> _WORK INSTRUCTIONS_
Once the line containing "X73008Y68126D02*X77434D01*" is found in the records below, return it and each following line exactly, up to and including the line containing "X105024Y59434D02*Y55008D01*", and nothing else.

> _SOURCE INFORMATION_
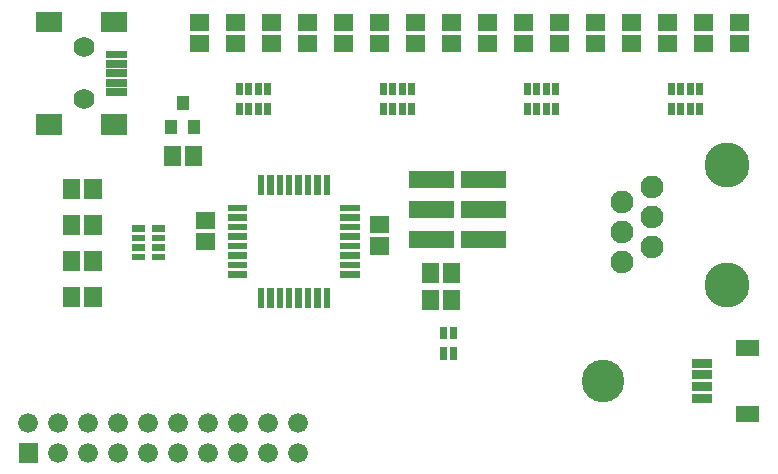
<source format=gbr>
G04 start of page 6 for group -4063 idx -4063 *
G04 Title: (unknown), componentmask *
G04 Creator: pcb 20140316 *
G04 CreationDate: Thu 05 Mar 2020 03:13:11 AM GMT UTC *
G04 For: railfan *
G04 Format: Gerber/RS-274X *
G04 PCB-Dimensions (mil): 2500.00 1600.00 *
G04 PCB-Coordinate-Origin: lower left *
%MOIN*%
%FSLAX25Y25*%
%LNTOPMASK*%
%ADD74R,0.0560X0.0560*%
%ADD73R,0.0532X0.0532*%
%ADD72R,0.0296X0.0296*%
%ADD71R,0.0227X0.0227*%
%ADD70R,0.0217X0.0217*%
%ADD69R,0.0690X0.0690*%
%ADD68R,0.0257X0.0257*%
%ADD67R,0.0400X0.0400*%
%ADD66R,0.0572X0.0572*%
%ADD65C,0.1420*%
%ADD64C,0.1500*%
%ADD63C,0.0760*%
%ADD62C,0.0693*%
%ADD61C,0.0660*%
%ADD60C,0.0001*%
G54D60*G36*
X2200Y8800D02*Y2200D01*
X8800D01*
Y8800D01*
X2200D01*
G37*
G54D61*X15500Y5500D03*
X25500D03*
X5500Y15500D03*
X15500D03*
X25500D03*
G54D62*X24122Y140661D03*
Y123339D03*
G54D61*X35500Y5500D03*
X45500D03*
X55500D03*
X65500D03*
X75500D03*
X85500D03*
Y15500D03*
X95500Y5500D03*
Y15500D03*
X35500D03*
X45500D03*
X55500D03*
X65500D03*
X75500D03*
G54D63*X203500Y69000D03*
X213500Y74000D03*
X203500Y79000D03*
X213500Y84000D03*
X203500Y89000D03*
X213500Y94000D03*
G54D64*X238500Y61500D03*
Y101500D03*
G54D65*X197000Y29500D03*
G54D66*X60586Y104893D02*Y104107D01*
G54D67*X60800Y114300D02*Y113700D01*
G54D66*X62107Y149043D02*X62893D01*
X62107Y141957D02*X62893D01*
X53500Y104893D02*Y104107D01*
G54D67*X53000Y114300D02*Y113700D01*
X56900Y122500D02*Y121900D01*
G54D68*X32587Y138299D02*X36917D01*
X33768D02*X35933D01*
G54D69*X11524Y149126D02*X13098D01*
X33177D02*X34752D01*
G54D68*X32587Y135150D02*X36917D01*
X33768D02*X35933D01*
X32587Y132000D02*X36917D01*
X33768D02*X35933D01*
X32587Y128850D02*X36917D01*
X33768D02*X35933D01*
X32587Y125701D02*X36917D01*
X33768D02*X35933D01*
G54D69*X11524Y114874D02*X13098D01*
X33177D02*X34752D01*
G54D70*X73008Y87023D02*X77434D01*
X73008Y83874D02*X77434D01*
X73008Y80724D02*X77434D01*
X73008Y77575D02*X77434D01*
X73008Y74425D02*X77434D01*
X73008Y71275D02*X77434D01*
X73008Y68126D02*X77434D01*
X73008Y64976D02*X77434D01*
G54D66*X64107Y83043D02*X64893D01*
X64107Y75957D02*X64893D01*
G54D70*X82977Y59434D02*Y55008D01*
X86126Y59434D02*Y55008D01*
X89276Y59434D02*Y55008D01*
X92425Y59434D02*Y55008D01*
X95575Y59434D02*Y55008D01*
X98725Y59434D02*Y55008D01*
X101874Y59434D02*Y55008D01*
X105024Y59434D02*Y55008D01*
G54D66*X19957Y57893D02*Y57107D01*
X27043Y57893D02*Y57107D01*
G54D71*X47913Y70776D02*X49783D01*
X47913Y73925D02*X49783D01*
X47913Y77075D02*X49783D01*
X47913Y80224D02*X49783D01*
X41217D02*X43087D01*
X41217Y77075D02*X43087D01*
X41217Y73925D02*X43087D01*
X41217Y70776D02*X43087D01*
G54D66*X19957Y69893D02*Y69107D01*
X27043Y69893D02*Y69107D01*
X19957Y81893D02*Y81107D01*
X27043Y81893D02*Y81107D01*
X19957Y93893D02*Y93107D01*
X27043Y93893D02*Y93107D01*
G54D72*X228130Y23594D02*X231870D01*
G54D73*X244075Y18476D02*X246437D01*
G54D72*X228130Y27531D02*X231870D01*
X228130Y31469D02*X231870D01*
X228130Y35406D02*X231870D01*
G54D73*X244075Y40524D02*X246437D01*
G54D74*X135016Y76500D02*X144504D01*
X152496D02*X161984D01*
G54D71*X143925Y46283D02*Y44413D01*
G54D66*X146543Y56893D02*Y56107D01*
G54D74*X135016Y96500D02*X144504D01*
X135016Y86500D02*X144504D01*
X152496D02*X161984D01*
X152496Y96500D02*X161984D01*
G54D71*X143925Y39587D02*Y37717D01*
X171776Y121087D02*Y119217D01*
Y127783D02*Y125913D01*
X174925Y121087D02*Y119217D01*
Y127783D02*Y125913D01*
X178075Y121087D02*Y119217D01*
X181224Y121087D02*Y119217D01*
Y127783D02*Y125913D01*
X178075Y127783D02*Y125913D01*
G54D70*X110566Y74425D02*X114992D01*
X110566Y77575D02*X114992D01*
X110566Y80725D02*X114992D01*
X110566Y83874D02*X114992D01*
X110566Y87024D02*X114992D01*
G54D66*X122107Y81543D02*X122893D01*
G54D71*X123776Y121087D02*Y119217D01*
X126925Y121087D02*Y119217D01*
X130075Y121087D02*Y119217D01*
X133224Y121087D02*Y119217D01*
Y127783D02*Y125913D01*
X130075Y127783D02*Y125913D01*
X126925Y127783D02*Y125913D01*
X123776Y127783D02*Y125913D01*
X147075Y39587D02*Y37717D01*
Y46283D02*Y44413D01*
G54D66*X139457Y65893D02*Y65107D01*
X146543Y65893D02*Y65107D01*
X139457Y56893D02*Y56107D01*
X122107Y74457D02*X122893D01*
G54D70*X110566Y64977D02*X114992D01*
X110566Y68126D02*X114992D01*
X110566Y71276D02*X114992D01*
X105023Y96992D02*Y92566D01*
X101874Y96992D02*Y92566D01*
X98724Y96992D02*Y92566D01*
X95575Y96992D02*Y92566D01*
X92425Y96992D02*Y92566D01*
X89275Y96992D02*Y92566D01*
X86126Y96992D02*Y92566D01*
X82976Y96992D02*Y92566D01*
G54D71*X75776Y121087D02*Y119217D01*
Y127783D02*Y125913D01*
G54D66*X74107Y149043D02*X74893D01*
X74107Y141957D02*X74893D01*
G54D71*X78925Y121087D02*Y119217D01*
X82075Y121087D02*Y119217D01*
X85224Y121087D02*Y119217D01*
Y127783D02*Y125913D01*
X82075Y127783D02*Y125913D01*
X78925Y127783D02*Y125913D01*
G54D66*X86107Y149043D02*X86893D01*
X86107Y141957D02*X86893D01*
X98107Y149043D02*X98893D01*
X110107D02*X110893D01*
X122107D02*X122893D01*
X98107Y141957D02*X98893D01*
X110107D02*X110893D01*
X122107D02*X122893D01*
X134107D02*X134893D01*
X146107D02*X146893D01*
X158107D02*X158893D01*
X134107Y149043D02*X134893D01*
X146107D02*X146893D01*
X158107D02*X158893D01*
X170107D02*X170893D01*
X170107Y141957D02*X170893D01*
X182107Y149043D02*X182893D01*
X194107D02*X194893D01*
X206107D02*X206893D01*
X218107D02*X218893D01*
X230107D02*X230893D01*
X242107D02*X242893D01*
X182107Y141957D02*X182893D01*
X194107D02*X194893D01*
X206107D02*X206893D01*
X218107D02*X218893D01*
X230107D02*X230893D01*
X242107D02*X242893D01*
G54D71*X219776Y121087D02*Y119217D01*
X222925Y121087D02*Y119217D01*
X226075Y121087D02*Y119217D01*
X229224Y121087D02*Y119217D01*
Y127783D02*Y125913D01*
X226075Y127783D02*Y125913D01*
X222925Y127783D02*Y125913D01*
X219776Y127783D02*Y125913D01*
M02*

</source>
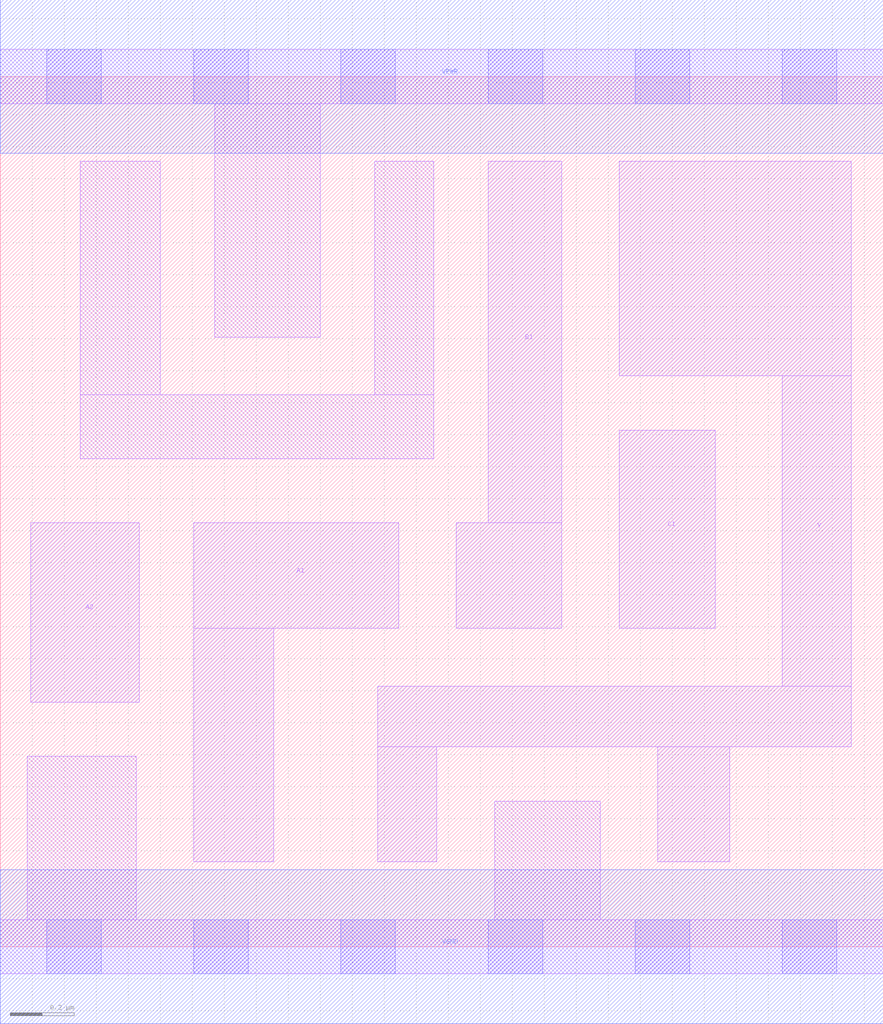
<source format=lef>
# Copyright 2020 The SkyWater PDK Authors
#
# Licensed under the Apache License, Version 2.0 (the "License");
# you may not use this file except in compliance with the License.
# You may obtain a copy of the License at
#
#     https://www.apache.org/licenses/LICENSE-2.0
#
# Unless required by applicable law or agreed to in writing, software
# distributed under the License is distributed on an "AS IS" BASIS,
# WITHOUT WARRANTIES OR CONDITIONS OF ANY KIND, either express or implied.
# See the License for the specific language governing permissions and
# limitations under the License.
#
# SPDX-License-Identifier: Apache-2.0

VERSION 5.7 ;
  NAMESCASESENSITIVE ON ;
  NOWIREEXTENSIONATPIN ON ;
  DIVIDERCHAR "/" ;
  BUSBITCHARS "[]" ;
UNITS
  DATABASE MICRONS 200 ;
END UNITS
MACRO sky130_fd_sc_hd__a211oi_1
  CLASS CORE ;
  SOURCE USER ;
  FOREIGN sky130_fd_sc_hd__a211oi_1 ;
  ORIGIN  0.000000  0.000000 ;
  SIZE  2.760000 BY  2.720000 ;
  SYMMETRY X Y R90 ;
  SITE unithd ;
  PIN A1
    ANTENNAGATEAREA  0.247500 ;
    DIRECTION INPUT ;
    USE SIGNAL ;
    PORT
      LAYER li1 ;
        RECT 0.605000 0.265000 0.855000 0.995000 ;
        RECT 0.605000 0.995000 1.245000 1.325000 ;
    END
  END A1
  PIN A2
    ANTENNAGATEAREA  0.247500 ;
    DIRECTION INPUT ;
    USE SIGNAL ;
    PORT
      LAYER li1 ;
        RECT 0.095000 0.765000 0.435000 1.325000 ;
    END
  END A2
  PIN B1
    ANTENNAGATEAREA  0.247500 ;
    DIRECTION INPUT ;
    USE SIGNAL ;
    PORT
      LAYER li1 ;
        RECT 1.425000 0.995000 1.755000 1.325000 ;
        RECT 1.525000 1.325000 1.755000 2.455000 ;
    END
  END B1
  PIN C1
    ANTENNAGATEAREA  0.247500 ;
    DIRECTION INPUT ;
    USE SIGNAL ;
    PORT
      LAYER li1 ;
        RECT 1.935000 0.995000 2.235000 1.615000 ;
    END
  END C1
  PIN Y
    ANTENNADIFFAREA  0.619250 ;
    DIRECTION OUTPUT ;
    USE SIGNAL ;
    PORT
      LAYER li1 ;
        RECT 1.180000 0.265000 1.365000 0.625000 ;
        RECT 1.180000 0.625000 2.660000 0.815000 ;
        RECT 1.935000 1.785000 2.660000 2.455000 ;
        RECT 2.055000 0.265000 2.280000 0.625000 ;
        RECT 2.445000 0.815000 2.660000 1.785000 ;
    END
  END Y
  PIN VGND
    DIRECTION INOUT ;
    SHAPE ABUTMENT ;
    USE GROUND ;
    PORT
      LAYER met1 ;
        RECT 0.000000 -0.240000 2.760000 0.240000 ;
    END
  END VGND
  PIN VPWR
    DIRECTION INOUT ;
    SHAPE ABUTMENT ;
    USE POWER ;
    PORT
      LAYER met1 ;
        RECT 0.000000 2.480000 2.760000 2.960000 ;
    END
  END VPWR
  OBS
    LAYER li1 ;
      RECT 0.000000 -0.085000 2.760000 0.085000 ;
      RECT 0.000000  2.635000 2.760000 2.805000 ;
      RECT 0.085000  0.085000 0.425000 0.595000 ;
      RECT 0.250000  1.525000 1.355000 1.725000 ;
      RECT 0.250000  1.725000 0.500000 2.455000 ;
      RECT 0.670000  1.905000 1.000000 2.635000 ;
      RECT 1.170000  1.725000 1.355000 2.455000 ;
      RECT 1.545000  0.085000 1.875000 0.455000 ;
    LAYER mcon ;
      RECT 0.145000 -0.085000 0.315000 0.085000 ;
      RECT 0.145000  2.635000 0.315000 2.805000 ;
      RECT 0.605000 -0.085000 0.775000 0.085000 ;
      RECT 0.605000  2.635000 0.775000 2.805000 ;
      RECT 1.065000 -0.085000 1.235000 0.085000 ;
      RECT 1.065000  2.635000 1.235000 2.805000 ;
      RECT 1.525000 -0.085000 1.695000 0.085000 ;
      RECT 1.525000  2.635000 1.695000 2.805000 ;
      RECT 1.985000 -0.085000 2.155000 0.085000 ;
      RECT 1.985000  2.635000 2.155000 2.805000 ;
      RECT 2.445000 -0.085000 2.615000 0.085000 ;
      RECT 2.445000  2.635000 2.615000 2.805000 ;
  END
END sky130_fd_sc_hd__a211oi_1
END LIBRARY

</source>
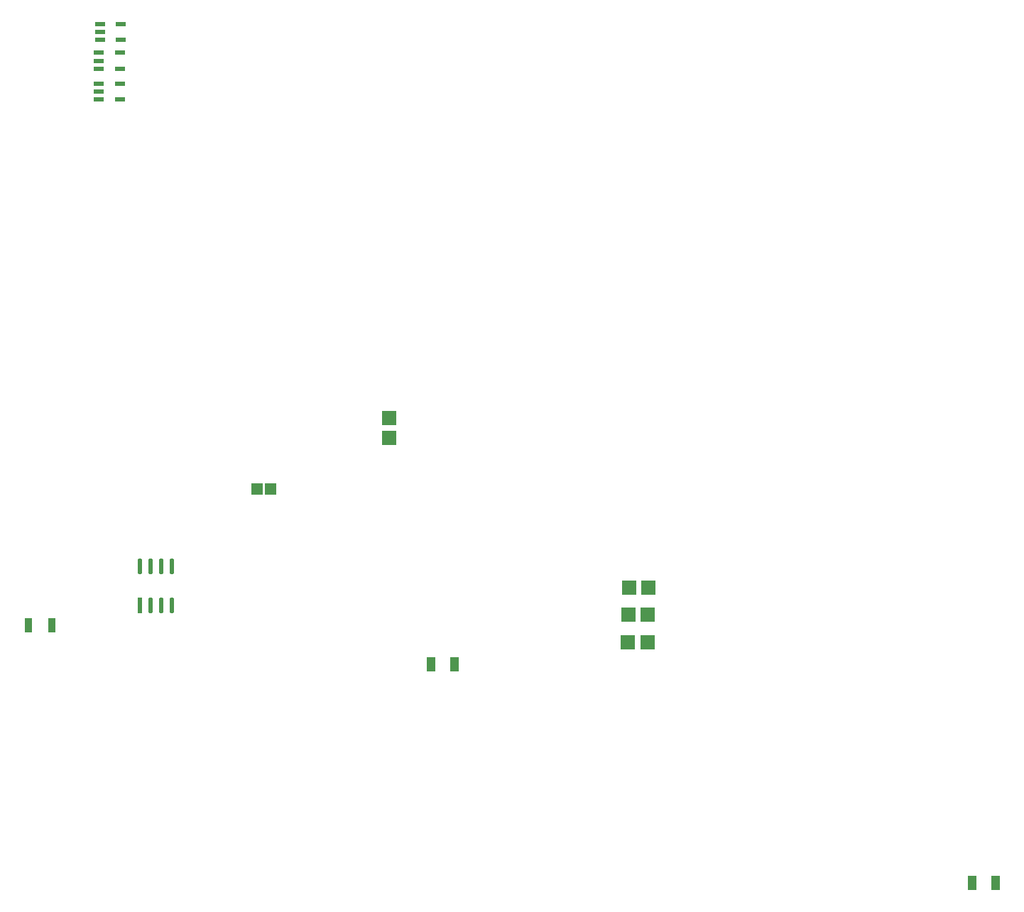
<source format=gtp>
G04*
G04 #@! TF.GenerationSoftware,Altium Limited,Altium Designer,21.2.2 (38)*
G04*
G04 Layer_Color=8421504*
%FSLAX25Y25*%
%MOIN*%
G70*
G04*
G04 #@! TF.SameCoordinates,0CC3C9D5-6B2F-423D-8AA3-22EEB0D6369A*
G04*
G04*
G04 #@! TF.FilePolarity,Positive*
G04*
G01*
G75*
%ADD16R,0.04213X0.07165*%
%ADD17R,0.04724X0.02362*%
%ADD18R,0.06905X0.07111*%
G04:AMPARAMS|DCode=19|XSize=73.78mil|YSize=21.34mil|CornerRadius=10.67mil|HoleSize=0mil|Usage=FLASHONLY|Rotation=90.000|XOffset=0mil|YOffset=0mil|HoleType=Round|Shape=RoundedRectangle|*
%AMROUNDEDRECTD19*
21,1,0.07378,0.00000,0,0,90.0*
21,1,0.05244,0.02134,0,0,90.0*
1,1,0.02134,0.00000,0.02622*
1,1,0.02134,0.00000,-0.02622*
1,1,0.02134,0.00000,-0.02622*
1,1,0.02134,0.00000,0.02622*
%
%ADD19ROUNDEDRECTD19*%
%ADD20R,0.02134X0.07378*%
%ADD21R,0.05315X0.05709*%
%ADD22R,0.07111X0.06905*%
%ADD23R,0.03740X0.06693*%
D16*
X521067Y25500D02*
D03*
X531933D02*
D03*
X277933Y128000D02*
D03*
X267067D02*
D03*
D17*
X111079Y400740D02*
D03*
Y397000D02*
D03*
Y393260D02*
D03*
X120921D02*
D03*
Y400740D02*
D03*
X111579Y428740D02*
D03*
Y425000D02*
D03*
Y421260D02*
D03*
X121421D02*
D03*
Y428740D02*
D03*
X111079Y415240D02*
D03*
Y411500D02*
D03*
Y407760D02*
D03*
X120921D02*
D03*
Y415240D02*
D03*
D18*
X359870Y164000D02*
D03*
X369130D02*
D03*
X359564Y151387D02*
D03*
X368825D02*
D03*
X359370Y138500D02*
D03*
X368630D02*
D03*
D19*
X130500Y174000D02*
D03*
X135500D02*
D03*
X140500D02*
D03*
X145500D02*
D03*
Y155763D02*
D03*
X140500D02*
D03*
X135500D02*
D03*
D20*
X130500D02*
D03*
D21*
X191748Y210500D02*
D03*
X185252D02*
D03*
D22*
X247500Y234370D02*
D03*
Y243630D02*
D03*
D23*
X89012Y146500D02*
D03*
X77988D02*
D03*
M02*

</source>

> _OUTPUT FOR THIS EXERCISE_
X73008Y68126D02*X77434D01*
X73008Y64976D02*X77434D01*
G54D66*X64107Y83043D02*X64893D01*
X64107Y75957D02*X64893D01*
G54D70*X82977Y59434D02*Y55008D01*
X86126Y59434D02*Y55008D01*
X89276Y59434D02*Y55008D01*
X92425Y59434D02*Y55008D01*
X95575Y59434D02*Y55008D01*
X98725Y59434D02*Y55008D01*
X101874Y59434D02*Y55008D01*
X105024Y59434D02*Y55008D01*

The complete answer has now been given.